The previously unpublished paper was expanded upon by Chris Lehane, VP of global affairs at OpenAI, in a talk at the Center for Strategic & International Studies seminar on US leadership in AI.
The first of the five suggestions is to create ‘AI Economic Zones,’ where states can incentivize faster permitting and approvals for AI infrastructure, including data centers, as well as dormant nuclear reactors, new wind farms, and solar arrays.
In return, OpenAI suggests incentivizing states and local communities by allocating a portion of the AI compute to local startups and businesses.
“It could support public universities, it could support the buildout of developer ecosystems so that those communities would really benefit from the economic activity in and around the AI data center,” Lehane said.
Next is the passage of a National Transmission Highway Act, named after the 1956 Interstate Highway Act.

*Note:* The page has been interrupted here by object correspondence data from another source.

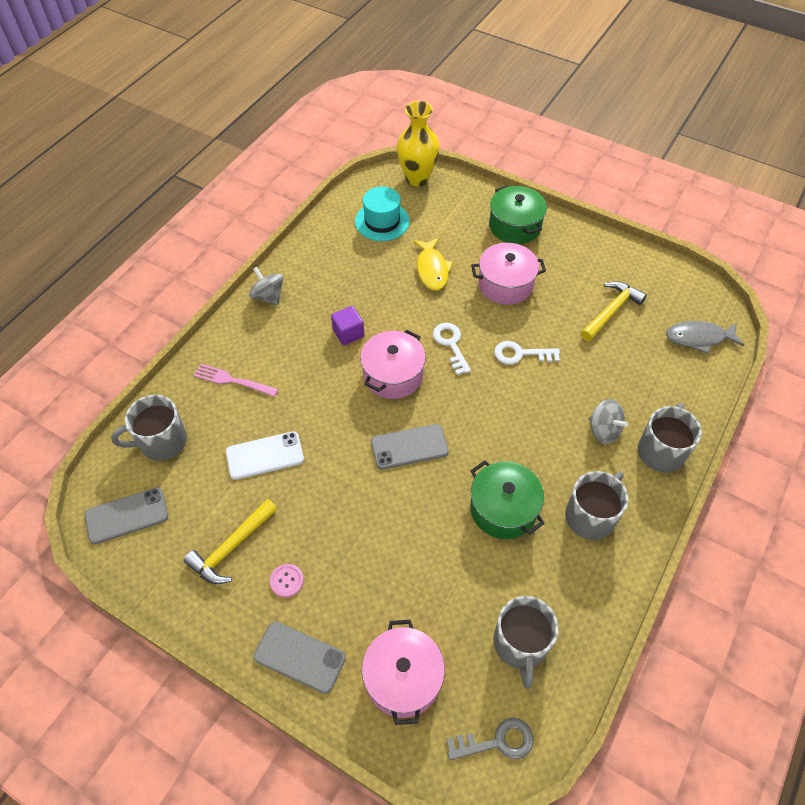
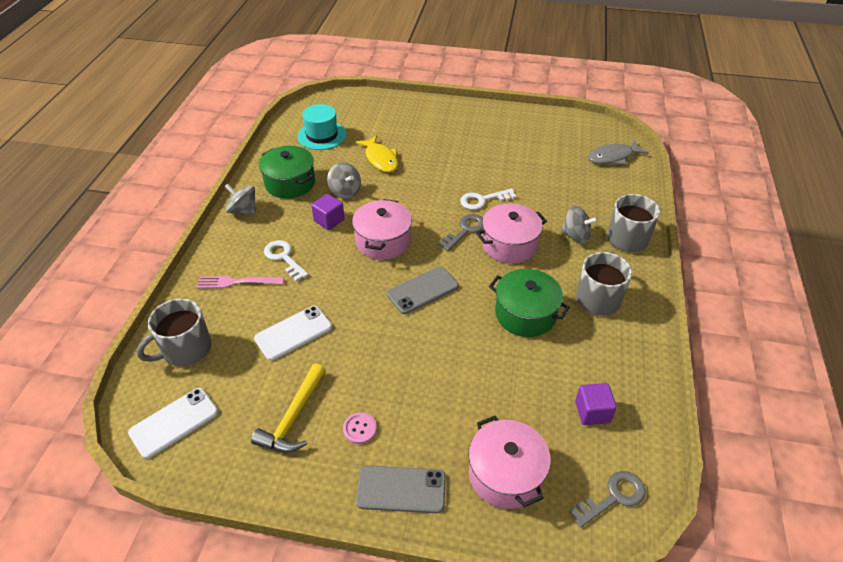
camera: 20 degrees left, 10 degrees down
grey phone [85,487,168,544] -> white phone [128,388,218,459]
yellow vase [397,101,440,187] -> none
white key [433,323,471,375] -> white key moved to [264,240,308,281]
pink pot [471,243,546,305] -> pink pot moved to [476,204,547,264]
green pot [489,185,547,244] -> green pot moved to [259,146,315,199]
grey mug [493,596,558,689] -> purple cube [575,383,617,425]
yellow hammer [581,281,647,341] -> none
none -> grey spinning top [327,162,361,199]
none -> grey key [438,214,483,251]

Instead of roads, it would expand transmission lines, fiber connectivity, and natural gas pipeline construction.
“If you look at the data center activity that is already taking place in places like Texas and Kansas, you’re seeing this interesting combination oftentimes of some sequestered natural gas but then also bringing on wind and solar,” Lehane said.
Third is government backstops for AI public works, where the government would encourage private investors to fund high-cost energy infrastructure projects by committing to purchase energy and other means that lessen credit risk. This would also include government investment in upskilling workers for AI, data centers, and energy infrastructure.

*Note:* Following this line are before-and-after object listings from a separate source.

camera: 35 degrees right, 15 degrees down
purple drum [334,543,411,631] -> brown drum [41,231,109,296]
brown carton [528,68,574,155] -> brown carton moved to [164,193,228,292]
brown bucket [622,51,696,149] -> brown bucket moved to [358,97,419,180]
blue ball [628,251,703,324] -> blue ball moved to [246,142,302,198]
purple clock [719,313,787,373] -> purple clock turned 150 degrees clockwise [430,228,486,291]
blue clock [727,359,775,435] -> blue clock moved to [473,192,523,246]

Then comes the ‘North American Compact for AI,’ where the US and its neighbors would team up to streamline access to capital, supply chains, and talent in a way that supports AI infrastructure construction.
That could expand to a global network of US allies, with Lehane repeatedly pitching the move and other investments as a bulwark against China’s AI ambitions.

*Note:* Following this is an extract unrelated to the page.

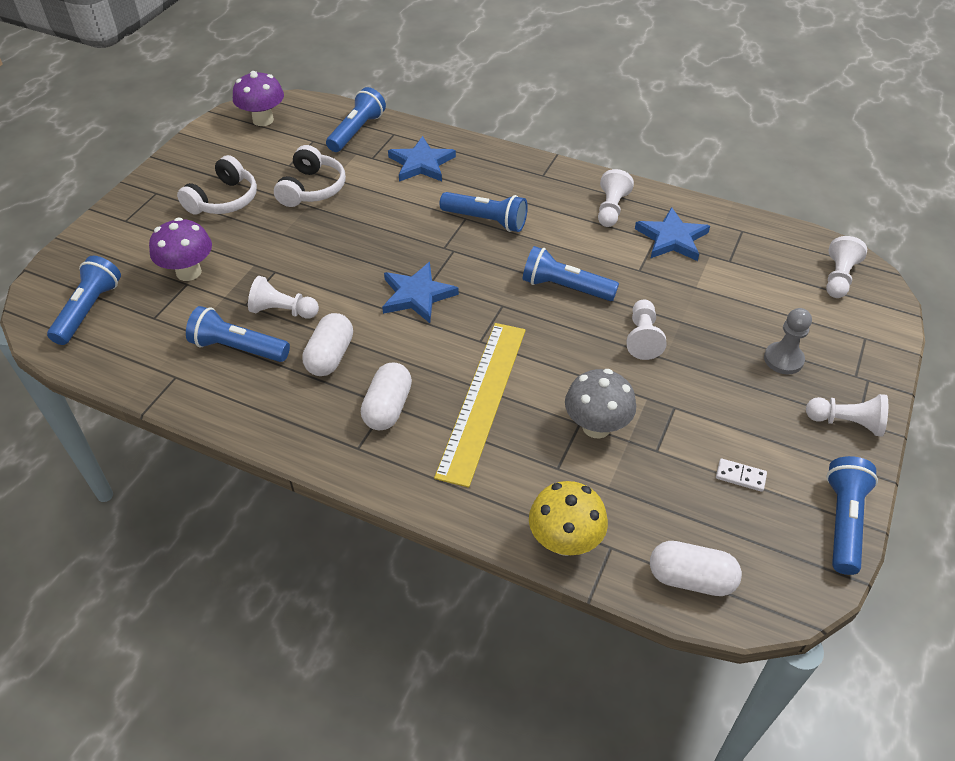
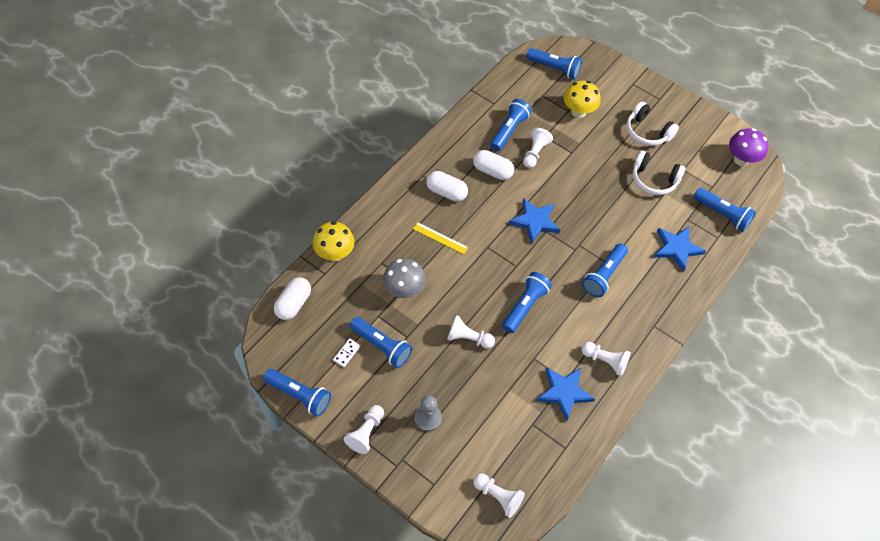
camera: 100 degrees right, 10 degrees up
purple mushroom [149,218,212,281] -> yellow mushroom [564,81,601,118]
yellow ruler [434,323,526,487] -> yellow ruler [413,222,468,254], size x0.47
none -> blue flashlight [350,317,412,368]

Finally, OpenAI suggests using the expertise of the Nuclear Navy, which runs small modular reactors on its submarines, and getting their help on land-based projects. OpenAI CEO Sam Altman is an investor in fast-fission company Oklo, which has signed multiple data center deals.
With President-elect Trump’s priorities unclear, Lehane said all five moves would be bipartisan in nature.
“I’m old enough to remember in the mid-1990s when I actually still had a little bit more hair and I worked in the Clinton White House, Democrats and Republicans came together and worked in a bipartisan way to put in place the Telco Act of 1996 which really served as a catalyst for the development of what was then called the world wide web, which we think of today as the Internet,” he said.
“There was a national strategy that both parties came together on, and that strategy was to make sure that the US was really the epicenter of the digital age, and it succeeded, and so we need to start to think big and act big in the same way that we have done in the past.”
Earlier this month, DCD was first to publish OpenAI’s pitch for 5GW data center clusters in the US. However, the economic and practical viability of such projects is still unknown.